How to manage energy before an endurance race
As with regular training cycling, it is necessary to consume food before you begin riding. A meal three hours before your race should consist of something carb focused and not too heavy will give you a great platform with which to start cycling. Hydration is important, although drinking too much liquid has the potential to lower sodium levels, which can be disastrous during a ride.
The warm up before the race should also involve the consumption of an electrolyte drink or carbohydrate, and an energy gel just before the race will ensure large amounts of energy is readily available.
Managing energy levels during the race
Even though you might have eaten well before the race, to perform well in a long race you’ll need more than that.
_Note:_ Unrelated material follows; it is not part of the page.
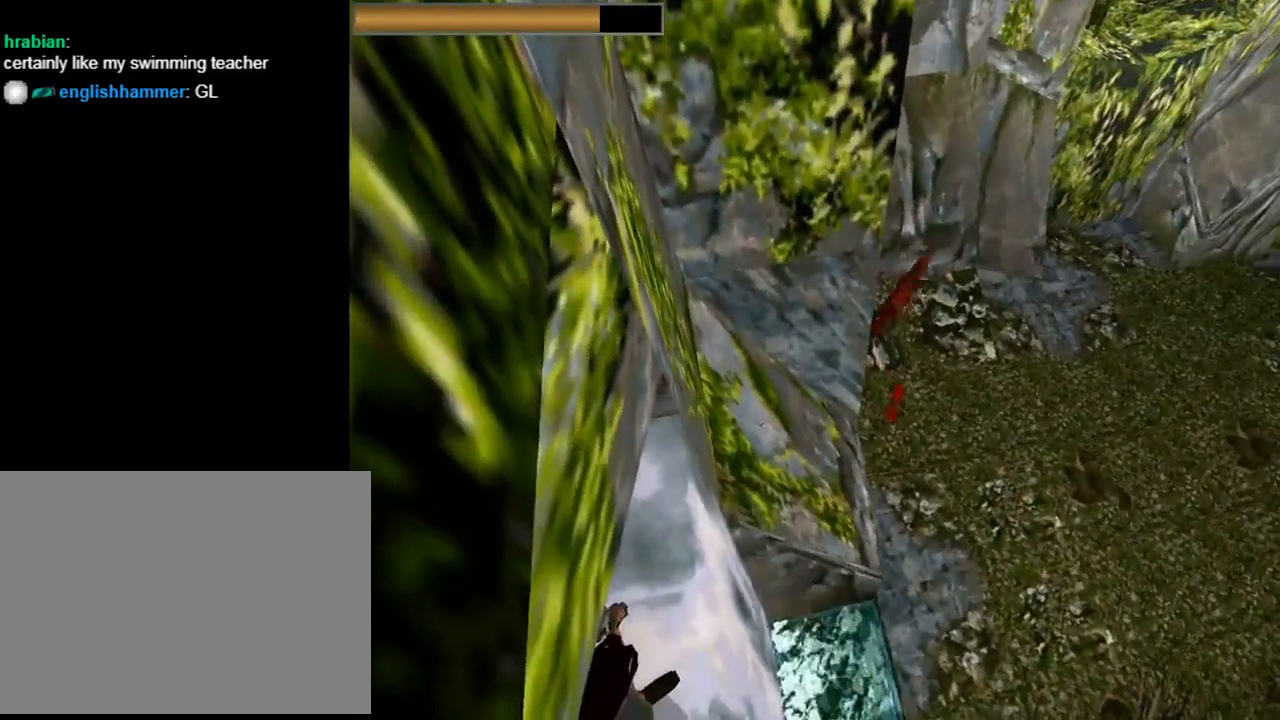
{"buttons": ["CROSS", "L1"], "left_stick": "center", "events": []}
Foods such as low fibre muesli and cereal bars, bananas, energy gels, gummi and jelly lollies and isotonic sports drinks are ideal for delivering large amounts of high GI energy, which ensures that stomach discomfort is avoided during the ride.
This food not only delivers energy to the body, but also the brain. This energy is instrumental in helping maintain focus and momentum while cycling. Long training rides should give you an indication when you need to refuel, as hunger is not always a good indication of when your body needs additional fuel.
What to avoid
No matter what kind of riding you plan on doing, there are always things you should never consume due to their potential to irritate your gastrointestinal tract (which is not a fun experience when riding!). Alcohol is an obvious one, but excessive amounts of caffeine, fibre, and fatty or spicy foods also lead to negative gastrointestinal symptoms.